Most Canadians had never heard of the ODAC intelligence facility until last week. While much remains murky, it appears to be a repository of all kinds of data that federal intelligence analysts can study in attempts to predict, or better understand, security threats.

Officials will not speak to what kinds of data are kept within ODAC. But news of its existence comes as some of CSIS's close counterparts, in Canada and abroad, have lately stood accused of unlawfully amassing and trading phone logs, internet trails and other kinds of telecommunications "metadata" in gigantic volumes.

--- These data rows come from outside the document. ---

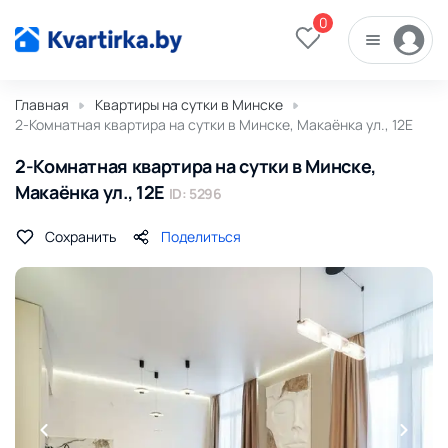
0
Главная
Квартиры на сутки в Минске
2-Комнатная квартира на сутки в Минске, Макаёнка ул., 12Е
2-Комнатная квартира на сутки в Минске,
Макаёнка ул., 12Е
ID: 5296
Сохранить
Поделиться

The issue for CSIS is that its foundational 1984 law created it as more of an agency of detectives than computer scientists. CSIS was further ordered by Parliament to refrain from collecting any more intelligence than is "strictly necessary." It is this very rule that is behind last week's findings by the Federal Court.

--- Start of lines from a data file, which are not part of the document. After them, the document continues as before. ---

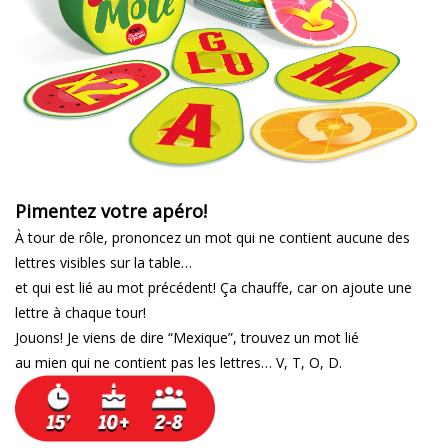
Pimentez votre apéro!
À tour de rôle, prononcez un mot qui ne contient aucune des
lettres visibles sur la table…
et qui est lié au mot précédent! Ça chauffe, car on ajoute une
lettre à chaque tour!
Jouons! Je viens de dire “Mexique”, trouvez un mot lié
au mien qui ne contient pas les lettres… V, T, O, D.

The court vets all of CSIS's wiretap applications. Yet, Justice Simon Noël said the spy agency breached its "duty of candour" by never telling judges about the existence of ODAC.

He ruled that CSIS had been unlawfully retaining information by indefinitely keeping metadata relating to people who were determined not to be threats.

These people had first come to the attention of the agency because they had been in proximity to CSIS "targets," such as suspected terrorists and foreign spies.

The crux of the Federal Court's finding is that if CSIS cannot collect any more records than are "strictly necessary," then it cannot keep extraneous information either. And this apparently contradicts a decade's worth of advice CSIS had been getting from its Justice Department lawyers.

"I would like to make it clear that the service was not knowingly exceeding the scope of the CSIS Act," said Mr. Coulombe's statement, which stressed that CSIS always works with its lawyers. He said that CSIS never intended to withhold relevant information from the court.

While Mr. Coulombe said his agency always complies with any ministerial guidance it is given, it remains unclear what kinds of conversations his predecessors would have had with former public safety ministers.

The ones he mentioned, from 2006 and 2010, were Conservatives Stockwell Day and Vic Toews.

On Friday, Mr. Goodale, the current Minister, was asked whether ODAC had required ministerial approval to set up. He said that wasn't clear to him because "the records of the agency back at that point in time apparently do not provide that kind of information."

Three CSIS watchdog agencies, including the Security Intelligence Review Committee, were apprised of what was happening within the data centre, Mr. Coulombe said.

SIRC made criticisms of practises in a report released this past January. Federal Court judges noticed them.

What resulted, months later, was Justice Noël's ruling, which he wrote after four hearings involving several CSIS witnesses and 13 other Federal Court judges.

CSIS has pledged to stop analyzing the contentious pool of "associated data," saying it is a small subset of its data centre's overall holdings. Justice Noël's ruling suggests the subset could still be quite vast, especially given how spy agencies are now said to intercept telecommunications in enormous volumes.

"Technology behind the operation of warrants has progressed so much that the scope and volume of incidentally gathered information have been tremendously enlarged," he writes at one point.